(GIVEN RECORDS)
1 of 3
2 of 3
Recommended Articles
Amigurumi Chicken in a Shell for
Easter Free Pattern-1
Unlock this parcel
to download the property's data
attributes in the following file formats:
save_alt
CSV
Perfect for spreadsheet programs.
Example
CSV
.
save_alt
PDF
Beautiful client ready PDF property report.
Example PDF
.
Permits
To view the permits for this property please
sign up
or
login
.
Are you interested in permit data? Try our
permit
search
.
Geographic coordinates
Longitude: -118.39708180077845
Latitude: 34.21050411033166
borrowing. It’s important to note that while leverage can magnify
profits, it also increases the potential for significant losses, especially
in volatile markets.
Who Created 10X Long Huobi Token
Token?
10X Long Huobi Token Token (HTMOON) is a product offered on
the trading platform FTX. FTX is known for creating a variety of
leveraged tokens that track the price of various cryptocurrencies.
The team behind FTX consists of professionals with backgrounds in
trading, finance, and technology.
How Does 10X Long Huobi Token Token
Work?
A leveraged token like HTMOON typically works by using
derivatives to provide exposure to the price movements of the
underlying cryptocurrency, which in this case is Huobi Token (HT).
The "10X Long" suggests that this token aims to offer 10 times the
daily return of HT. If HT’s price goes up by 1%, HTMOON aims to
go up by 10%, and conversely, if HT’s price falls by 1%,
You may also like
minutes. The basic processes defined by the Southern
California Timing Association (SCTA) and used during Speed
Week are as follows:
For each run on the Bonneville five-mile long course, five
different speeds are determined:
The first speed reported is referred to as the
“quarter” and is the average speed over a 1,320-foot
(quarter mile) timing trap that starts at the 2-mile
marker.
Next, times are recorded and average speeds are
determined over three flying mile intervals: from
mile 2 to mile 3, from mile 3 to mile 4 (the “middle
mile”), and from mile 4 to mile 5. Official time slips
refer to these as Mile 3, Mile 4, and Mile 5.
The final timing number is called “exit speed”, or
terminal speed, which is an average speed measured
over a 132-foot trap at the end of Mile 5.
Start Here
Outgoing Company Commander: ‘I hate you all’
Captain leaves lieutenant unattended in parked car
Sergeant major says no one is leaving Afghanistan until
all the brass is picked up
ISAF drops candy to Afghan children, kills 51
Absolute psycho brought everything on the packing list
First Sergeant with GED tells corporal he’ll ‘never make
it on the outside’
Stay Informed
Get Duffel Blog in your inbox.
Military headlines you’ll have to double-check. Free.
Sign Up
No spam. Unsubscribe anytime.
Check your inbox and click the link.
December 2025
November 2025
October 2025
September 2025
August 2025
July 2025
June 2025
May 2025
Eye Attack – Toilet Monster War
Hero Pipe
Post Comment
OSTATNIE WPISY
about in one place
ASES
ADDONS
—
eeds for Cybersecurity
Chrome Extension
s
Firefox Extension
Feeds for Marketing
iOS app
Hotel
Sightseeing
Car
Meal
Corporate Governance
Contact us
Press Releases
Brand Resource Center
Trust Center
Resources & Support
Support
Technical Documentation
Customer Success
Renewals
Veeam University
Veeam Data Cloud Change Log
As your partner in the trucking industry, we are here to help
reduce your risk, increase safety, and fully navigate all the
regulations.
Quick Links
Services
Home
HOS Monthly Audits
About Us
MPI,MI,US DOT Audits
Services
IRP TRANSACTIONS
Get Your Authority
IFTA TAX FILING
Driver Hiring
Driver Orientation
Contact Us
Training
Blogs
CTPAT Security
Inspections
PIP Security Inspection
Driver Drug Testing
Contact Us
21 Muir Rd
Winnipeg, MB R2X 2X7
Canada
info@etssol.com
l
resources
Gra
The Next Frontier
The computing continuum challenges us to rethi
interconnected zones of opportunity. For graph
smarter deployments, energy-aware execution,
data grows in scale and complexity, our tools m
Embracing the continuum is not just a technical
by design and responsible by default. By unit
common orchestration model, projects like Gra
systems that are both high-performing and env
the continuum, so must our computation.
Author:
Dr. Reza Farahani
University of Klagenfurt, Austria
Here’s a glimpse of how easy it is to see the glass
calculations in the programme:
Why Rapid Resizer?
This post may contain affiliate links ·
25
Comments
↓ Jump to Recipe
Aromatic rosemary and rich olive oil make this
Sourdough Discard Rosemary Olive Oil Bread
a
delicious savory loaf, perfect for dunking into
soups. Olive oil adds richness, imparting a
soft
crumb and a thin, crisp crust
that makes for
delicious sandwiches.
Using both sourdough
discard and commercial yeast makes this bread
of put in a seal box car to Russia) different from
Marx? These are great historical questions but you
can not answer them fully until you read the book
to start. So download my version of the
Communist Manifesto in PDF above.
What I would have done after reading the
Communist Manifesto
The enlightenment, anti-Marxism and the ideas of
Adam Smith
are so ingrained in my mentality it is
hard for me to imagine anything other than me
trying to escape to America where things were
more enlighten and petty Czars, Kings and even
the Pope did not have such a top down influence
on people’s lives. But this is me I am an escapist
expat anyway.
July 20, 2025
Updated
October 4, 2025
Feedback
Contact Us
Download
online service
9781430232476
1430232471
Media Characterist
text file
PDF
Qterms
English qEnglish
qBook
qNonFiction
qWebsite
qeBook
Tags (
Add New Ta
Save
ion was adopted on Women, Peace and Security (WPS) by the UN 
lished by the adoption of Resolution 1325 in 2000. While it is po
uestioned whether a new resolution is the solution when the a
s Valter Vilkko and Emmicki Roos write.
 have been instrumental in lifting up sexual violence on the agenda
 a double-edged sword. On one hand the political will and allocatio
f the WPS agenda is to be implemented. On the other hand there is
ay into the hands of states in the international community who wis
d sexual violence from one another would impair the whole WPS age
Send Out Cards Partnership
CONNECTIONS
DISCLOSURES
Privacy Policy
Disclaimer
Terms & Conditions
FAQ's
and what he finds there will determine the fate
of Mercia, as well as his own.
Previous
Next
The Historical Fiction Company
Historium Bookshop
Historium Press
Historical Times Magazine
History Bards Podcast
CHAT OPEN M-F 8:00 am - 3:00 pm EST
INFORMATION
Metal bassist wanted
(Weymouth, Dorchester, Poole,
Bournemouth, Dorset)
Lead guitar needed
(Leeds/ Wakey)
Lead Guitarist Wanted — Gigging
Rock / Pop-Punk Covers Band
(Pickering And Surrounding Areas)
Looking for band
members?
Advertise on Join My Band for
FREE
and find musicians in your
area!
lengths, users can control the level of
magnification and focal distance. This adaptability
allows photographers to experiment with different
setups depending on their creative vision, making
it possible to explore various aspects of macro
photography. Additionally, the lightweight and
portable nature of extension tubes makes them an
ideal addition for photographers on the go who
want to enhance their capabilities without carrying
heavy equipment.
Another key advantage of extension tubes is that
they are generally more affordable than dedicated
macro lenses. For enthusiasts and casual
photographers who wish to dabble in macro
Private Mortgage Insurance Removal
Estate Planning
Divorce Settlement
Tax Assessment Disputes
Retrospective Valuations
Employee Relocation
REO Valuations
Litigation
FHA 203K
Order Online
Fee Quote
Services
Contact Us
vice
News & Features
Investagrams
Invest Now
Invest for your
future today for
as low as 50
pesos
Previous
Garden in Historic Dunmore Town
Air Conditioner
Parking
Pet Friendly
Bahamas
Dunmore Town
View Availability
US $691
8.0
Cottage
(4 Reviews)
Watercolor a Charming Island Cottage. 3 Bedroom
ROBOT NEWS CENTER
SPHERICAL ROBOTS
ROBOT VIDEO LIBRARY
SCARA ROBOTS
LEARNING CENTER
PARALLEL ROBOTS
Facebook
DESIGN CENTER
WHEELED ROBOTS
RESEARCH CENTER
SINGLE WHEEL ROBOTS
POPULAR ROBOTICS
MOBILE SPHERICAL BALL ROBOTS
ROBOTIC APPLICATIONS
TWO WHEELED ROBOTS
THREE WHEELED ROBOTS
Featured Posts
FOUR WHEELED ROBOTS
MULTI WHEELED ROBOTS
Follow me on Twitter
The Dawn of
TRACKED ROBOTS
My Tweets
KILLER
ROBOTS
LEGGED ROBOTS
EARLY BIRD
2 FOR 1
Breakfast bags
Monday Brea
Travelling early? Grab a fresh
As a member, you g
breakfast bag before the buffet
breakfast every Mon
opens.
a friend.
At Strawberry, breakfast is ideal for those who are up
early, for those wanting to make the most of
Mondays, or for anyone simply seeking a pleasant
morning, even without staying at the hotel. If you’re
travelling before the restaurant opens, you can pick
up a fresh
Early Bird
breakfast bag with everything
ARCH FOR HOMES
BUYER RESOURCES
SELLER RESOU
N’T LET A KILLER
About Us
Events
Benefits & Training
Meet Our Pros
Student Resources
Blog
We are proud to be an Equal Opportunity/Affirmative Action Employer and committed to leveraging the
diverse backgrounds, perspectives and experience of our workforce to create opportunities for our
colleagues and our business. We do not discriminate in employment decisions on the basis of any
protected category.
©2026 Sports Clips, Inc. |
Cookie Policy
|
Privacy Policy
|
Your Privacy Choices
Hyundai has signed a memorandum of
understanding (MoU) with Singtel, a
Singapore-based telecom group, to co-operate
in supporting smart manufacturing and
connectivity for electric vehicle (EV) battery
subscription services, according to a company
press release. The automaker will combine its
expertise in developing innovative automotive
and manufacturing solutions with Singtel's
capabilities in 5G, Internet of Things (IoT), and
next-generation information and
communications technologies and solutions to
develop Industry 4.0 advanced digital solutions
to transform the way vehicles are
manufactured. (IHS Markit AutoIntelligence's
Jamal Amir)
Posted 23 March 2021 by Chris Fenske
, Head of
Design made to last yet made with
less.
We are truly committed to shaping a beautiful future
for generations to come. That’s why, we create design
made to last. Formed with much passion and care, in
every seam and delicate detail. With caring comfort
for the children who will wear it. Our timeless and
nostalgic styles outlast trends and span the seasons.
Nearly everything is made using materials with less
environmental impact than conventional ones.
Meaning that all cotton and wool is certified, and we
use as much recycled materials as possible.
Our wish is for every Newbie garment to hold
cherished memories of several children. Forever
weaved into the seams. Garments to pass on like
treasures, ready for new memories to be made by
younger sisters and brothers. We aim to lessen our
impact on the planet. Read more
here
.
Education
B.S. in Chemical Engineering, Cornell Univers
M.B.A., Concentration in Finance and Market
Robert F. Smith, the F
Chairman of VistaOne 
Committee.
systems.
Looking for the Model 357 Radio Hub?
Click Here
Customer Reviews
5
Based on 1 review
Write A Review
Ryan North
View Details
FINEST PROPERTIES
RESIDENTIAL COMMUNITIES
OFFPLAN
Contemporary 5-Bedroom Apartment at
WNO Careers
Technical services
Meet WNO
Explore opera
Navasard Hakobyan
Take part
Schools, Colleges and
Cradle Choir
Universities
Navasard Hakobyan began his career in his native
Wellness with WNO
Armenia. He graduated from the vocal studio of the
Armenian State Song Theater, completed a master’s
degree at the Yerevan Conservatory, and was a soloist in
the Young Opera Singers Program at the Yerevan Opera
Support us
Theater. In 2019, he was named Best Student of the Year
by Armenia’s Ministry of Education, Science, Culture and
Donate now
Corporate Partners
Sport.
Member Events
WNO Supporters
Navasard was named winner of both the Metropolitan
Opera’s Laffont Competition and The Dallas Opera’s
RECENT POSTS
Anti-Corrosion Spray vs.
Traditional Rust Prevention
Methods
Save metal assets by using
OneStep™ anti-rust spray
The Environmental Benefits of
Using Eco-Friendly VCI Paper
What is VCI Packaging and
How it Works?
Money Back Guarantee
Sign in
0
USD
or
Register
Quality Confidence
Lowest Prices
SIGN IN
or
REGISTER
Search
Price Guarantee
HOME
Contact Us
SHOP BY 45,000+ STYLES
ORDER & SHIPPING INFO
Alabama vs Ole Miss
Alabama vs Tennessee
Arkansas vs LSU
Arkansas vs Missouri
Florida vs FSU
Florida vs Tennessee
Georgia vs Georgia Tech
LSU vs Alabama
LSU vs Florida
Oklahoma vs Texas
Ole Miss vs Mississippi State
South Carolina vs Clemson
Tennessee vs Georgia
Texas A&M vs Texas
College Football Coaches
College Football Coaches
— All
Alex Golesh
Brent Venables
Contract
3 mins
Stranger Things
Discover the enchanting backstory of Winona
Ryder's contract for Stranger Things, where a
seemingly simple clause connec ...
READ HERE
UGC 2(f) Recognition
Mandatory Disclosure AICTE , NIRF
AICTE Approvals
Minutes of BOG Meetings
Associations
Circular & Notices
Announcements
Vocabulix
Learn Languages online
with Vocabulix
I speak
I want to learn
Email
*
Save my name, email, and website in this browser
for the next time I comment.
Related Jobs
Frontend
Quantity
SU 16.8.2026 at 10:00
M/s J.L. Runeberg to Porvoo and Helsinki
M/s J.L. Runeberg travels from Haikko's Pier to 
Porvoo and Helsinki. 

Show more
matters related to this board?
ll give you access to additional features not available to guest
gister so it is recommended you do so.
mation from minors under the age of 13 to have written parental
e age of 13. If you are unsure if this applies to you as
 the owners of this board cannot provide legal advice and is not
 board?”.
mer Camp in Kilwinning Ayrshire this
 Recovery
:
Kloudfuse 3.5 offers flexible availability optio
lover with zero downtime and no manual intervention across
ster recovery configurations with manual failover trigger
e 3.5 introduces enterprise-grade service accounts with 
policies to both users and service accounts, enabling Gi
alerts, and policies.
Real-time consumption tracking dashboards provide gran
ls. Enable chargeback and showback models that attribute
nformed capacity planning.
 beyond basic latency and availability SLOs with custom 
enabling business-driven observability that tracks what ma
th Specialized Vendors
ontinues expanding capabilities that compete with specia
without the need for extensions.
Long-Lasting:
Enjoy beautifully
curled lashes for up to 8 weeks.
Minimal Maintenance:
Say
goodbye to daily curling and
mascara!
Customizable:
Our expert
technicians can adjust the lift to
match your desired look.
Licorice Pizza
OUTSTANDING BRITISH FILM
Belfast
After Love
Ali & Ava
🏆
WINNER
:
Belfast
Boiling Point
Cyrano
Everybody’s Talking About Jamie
(End GIVEN RECORDS)
- [DIRECTIVE]
Rewrite the entries above as a numbered list, starting at the first line and ending with the line containing "leveraged tokens that", both included. Leave out any blank lines.

- [THE COMPLETED TASK]
1. 1 of 3
2. 2 of 3
3. Recommended Articles
4. Amigurumi Chicken in a Shell for
5. Easter Free Pattern-1
6. Unlock this parcel
7. to download the property's data
8. attributes in the following file formats:
9. save_alt
10. CSV
11. Perfect for spreadsheet programs.
12. Example
13. CSV
14. .
15. save_alt
16. PDF
17. Beautiful client ready PDF property report.
18. Example PDF
19. .
20. Permits
21. To view the permits for this property please
22. sign up
23. or
24. login
25. .
26. Are you interested in permit data? Try our
27. permit
28. search
29. .
30. Geographic coordinates
31. Longitude: -118.39708180077845
32. Latitude: 34.21050411033166
33. borrowing. It’s important to note that while leverage can magnify
34. profits, it also increases the potential for significant losses, especially
35. in volatile markets.
36. Who Created 10X Long Huobi Token
37. Token?
38. 10X Long Huobi Token Token (HTMOON) is a product offered on
39. the trading platform FTX. FTX is known for creating a variety of
40. leveraged tokens that track the price of various cryptocurrencies.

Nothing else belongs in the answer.